The Internet Spyware (I-SPY) Prevention Act of 2007 would impose prison terms of up to five years for placing unauthorized code on a computer that mines personal information about a user or impairs a computer's normal security software.
The legislation would also give the Department of Justice $10 million annually to fund spyware investigations and prosecutions.
"By imposing criminal penalties on these bad actors, this legislation will help deter the use of spyware, and will thus help protect consumers from these aggressive attacks," bill co-sponsor Rep.
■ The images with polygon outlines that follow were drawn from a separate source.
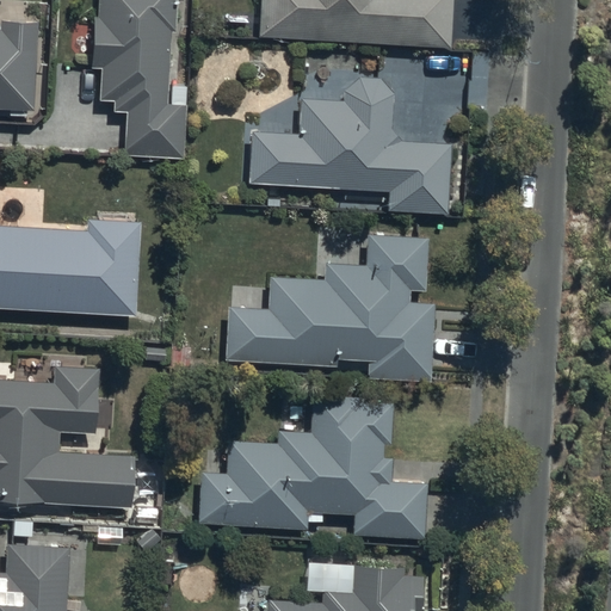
[(176,0),(98,0),(99,16),(92,16),(92,66),(100,66),(100,99),(112,99),(112,112),(123,112),(123,156),(184,156),(184,88),(171,88),(171,32),(176,32),(176,0)]
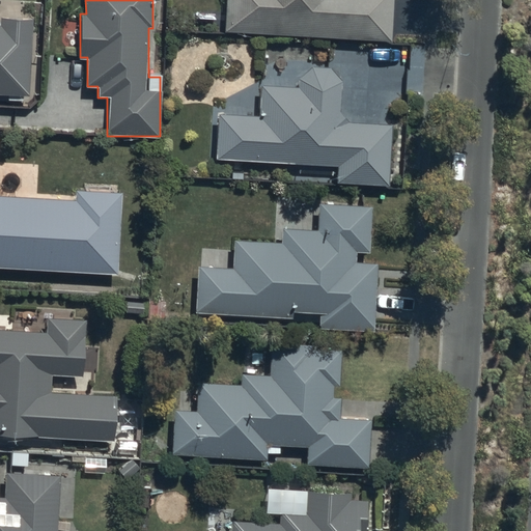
[(225,0),(225,31),(392,43),(392,0),(225,0)]
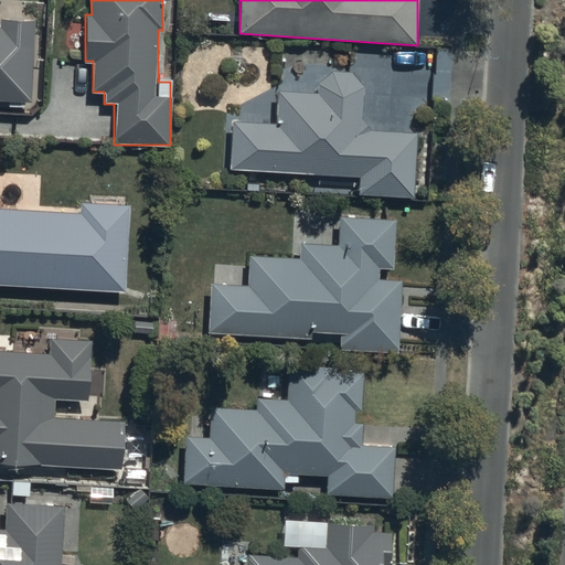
[(0,100),(8,102),(8,107),(24,107),(24,100),(30,102),(33,21),(0,19),(0,100)]
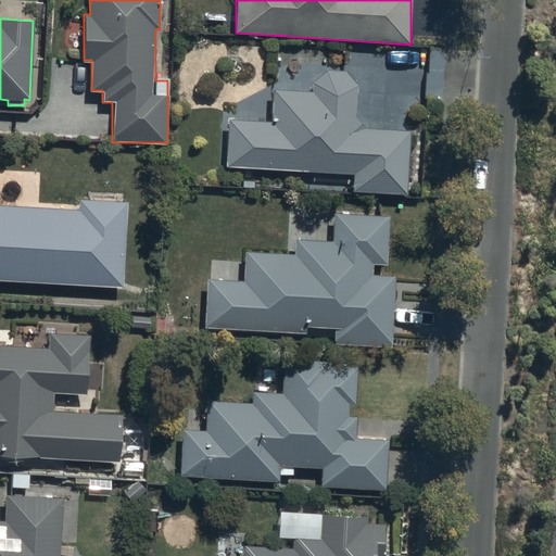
[(272,122),(227,119),(224,166),(352,174),(351,192),(405,196),(409,129),(364,127),(356,118),(357,86),(345,72),(326,70),(313,80),(312,91),(273,90),(272,122)]
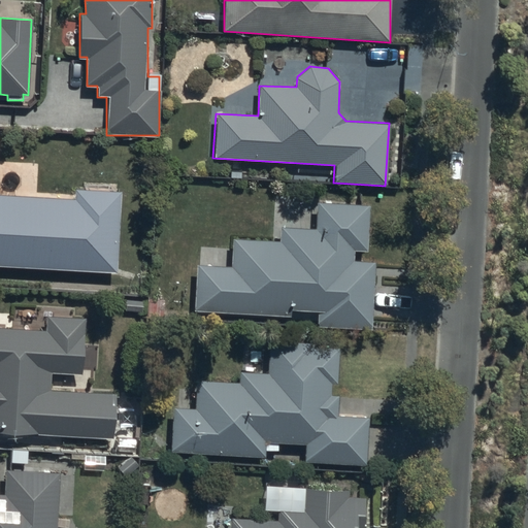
[(0,267),(116,274),(121,192),(74,189),(74,199),(0,194),(0,267)]
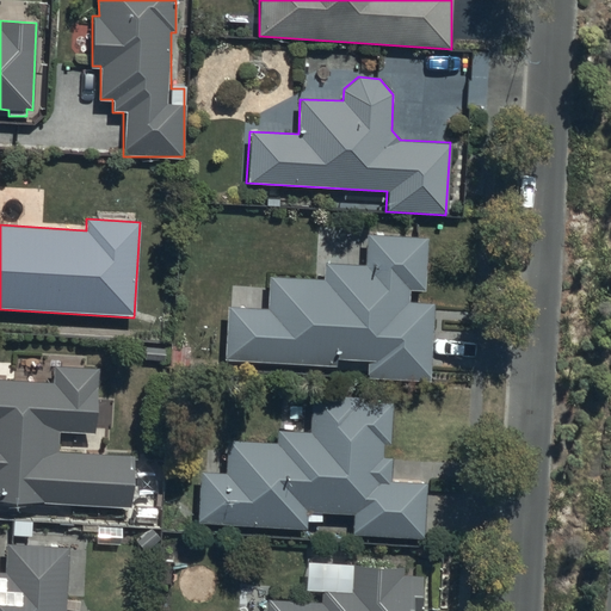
[(269,308),(227,306),(224,360),(334,365),(334,359),(366,360),(366,377),(431,381),(434,304),(408,303),(409,291),(424,292),(426,238),(368,235),(366,265),(325,264),(325,279),(270,277),(269,308)]
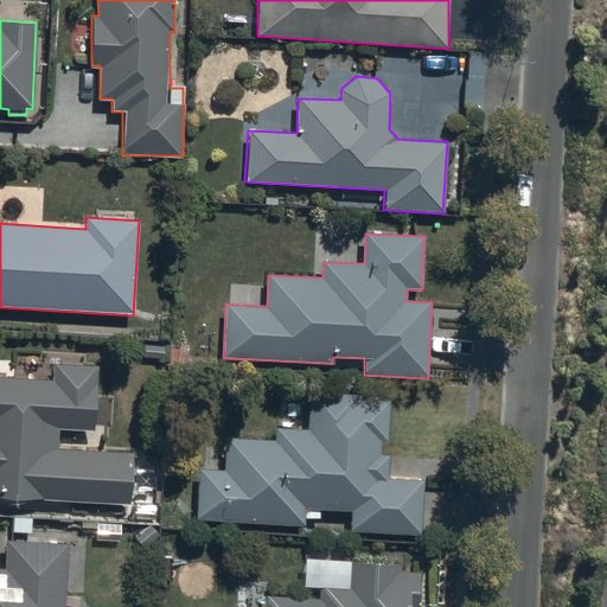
[(94,430),(95,366),(51,365),(51,378),(0,377),(0,502),(129,504),(129,451),(57,449),(57,429),(94,430)]
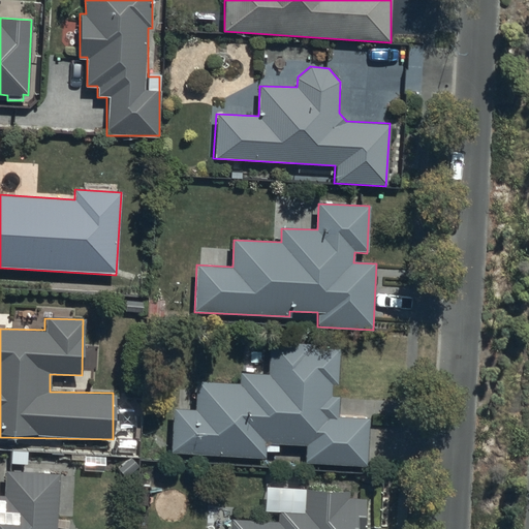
[(194,409),(174,408),(169,453),(266,460),(267,444),(306,447),(305,463),(366,467),(370,418),(338,416),(339,397),(332,397),(333,386),(338,387),(341,349),(310,347),(310,343),(270,340),(268,374),(240,372),(239,383),(196,380),(194,409)]
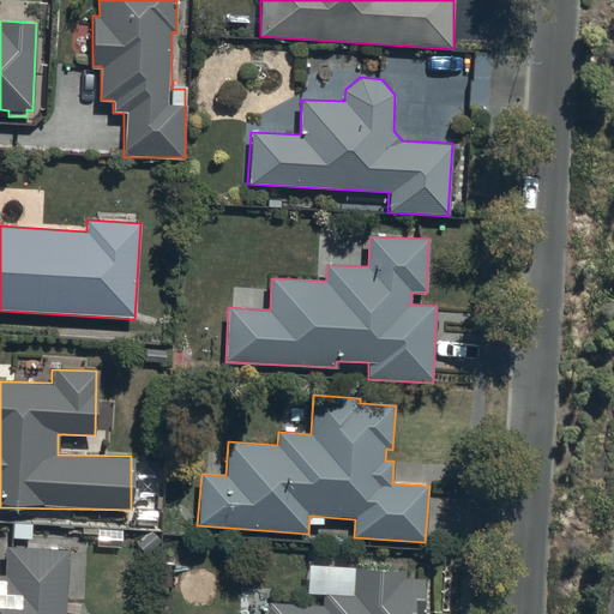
[(65,613),(70,551),(5,547),(4,575),(0,575),(0,613),(65,613)]
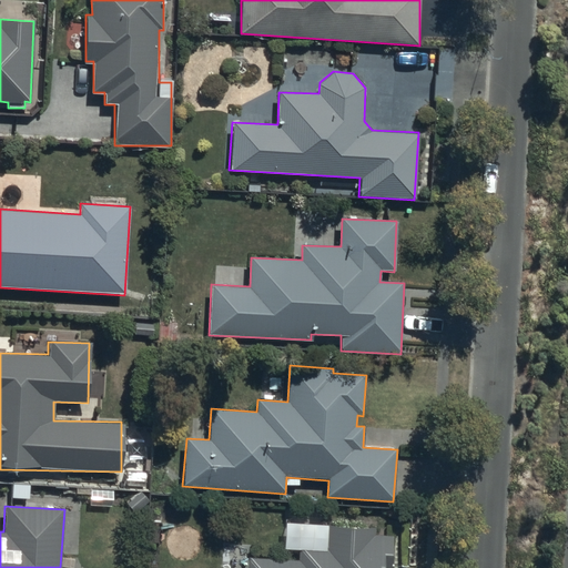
[(247,567),(391,567),(393,536),(375,535),(375,527),(326,525),(325,547),(298,546),(298,558),(249,556),(247,567)]
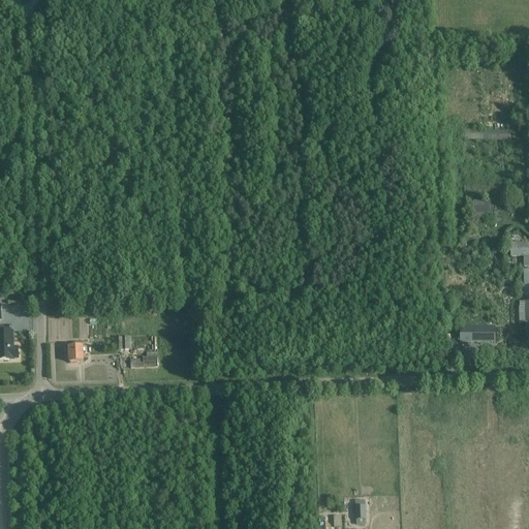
[(509,141),(510,131),(463,129),(462,138),(509,141)]
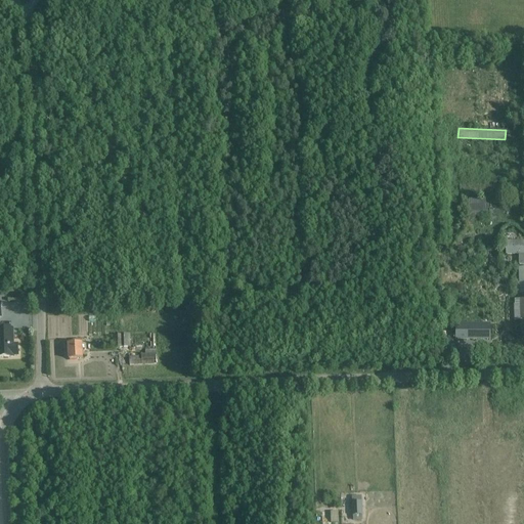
[(505,192),(505,183),(460,184),(460,192),(505,192)]
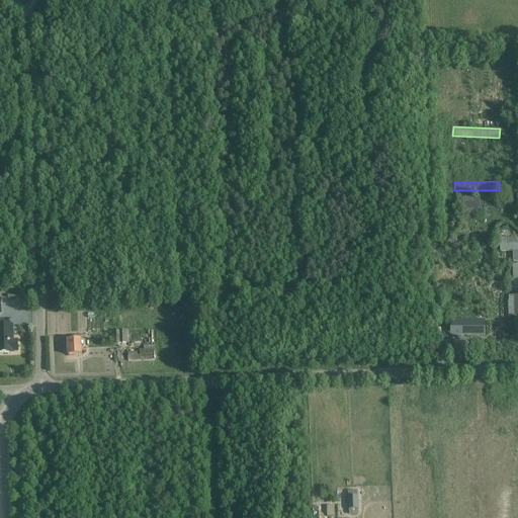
[(463,196),(463,203),(464,214),(481,214),(481,202),(480,195),(463,196)]
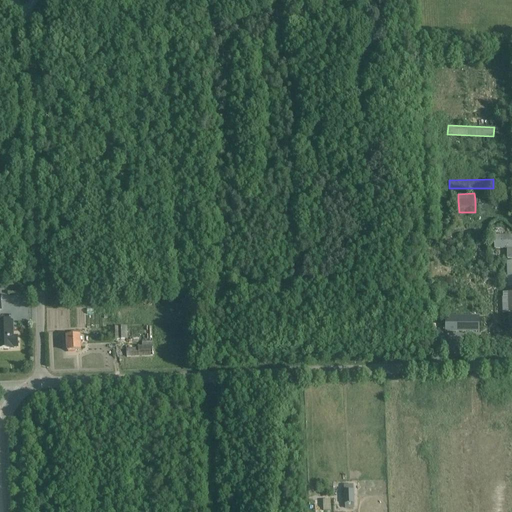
[(508,252),(509,262),(511,261),(511,239),(496,239),(496,252),(508,252)]
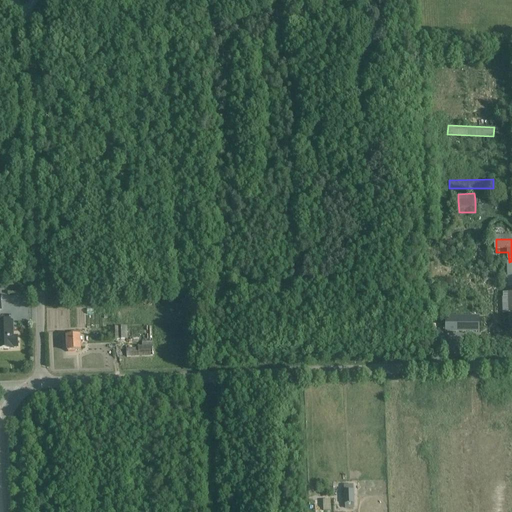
[(511,326),(511,292),(508,292),(508,297),(503,297),(504,313),(509,313),(509,327),(511,326)]
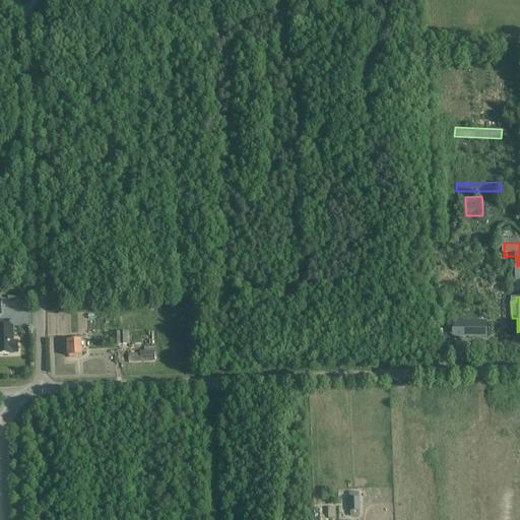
[(453,321),(453,335),(486,335),(486,321),(453,321)]
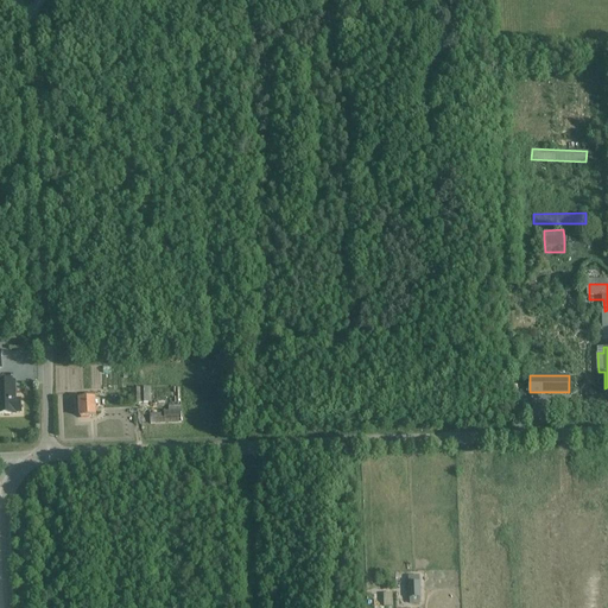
[(16,382),(0,381),(0,415),(16,415),(16,413),(21,413),(20,400),(14,400),(14,396),(16,396),(16,382)]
Bob Goodlatte (R-Va.) said in a statement. "I am encouraged by the House passage of the [bill] and I call on the Senate to act on this important legislation."
The SPY Act specifically requires an opt-in, notice and consent regime for legal software -- often known as adware or spyware -- that collects personally identifiable information from consumers.
The SPY Act would also prohibit surreptitious keystroke logging, browser hijacking and the unauthorized removal or disabling of security software installed on a computer. Violators would face civil penalties of up to $3 million per violation.
The House has twice approved the legislation but, like the I SPY Act, the Senate has failed to show interest.
In both cases, opposition from the advertising industry blocked Senate passage of the bills. Advertisers claim both bills fail to distinguish between legally installed software and malware.
But Goodlatte said Tuesday, the I SPY Act, "Leaves the door open for innovative technology developments to continue to combat spyware programs."
When the I SPY Act passed the House Judiciary Committee earlier this month, Rep. Zoe Lofgren (D-Calif.), a co-sponsor of the bill with Goodlatte, said one of the greatest challenges to drafting anti-spyware legislation is that many legal programs are almost indistinguishable from spyware.
"An Internet 'cookie' (define) can be used to store detailed information about a user's preferences when visiting a much-frequented Web site," Lofgren said. "But the same technology can be used by identity thieves to track and store personal and financial information. The appropriate legislative target is not the cookie itself, but the criminals who use it for illegal purposes."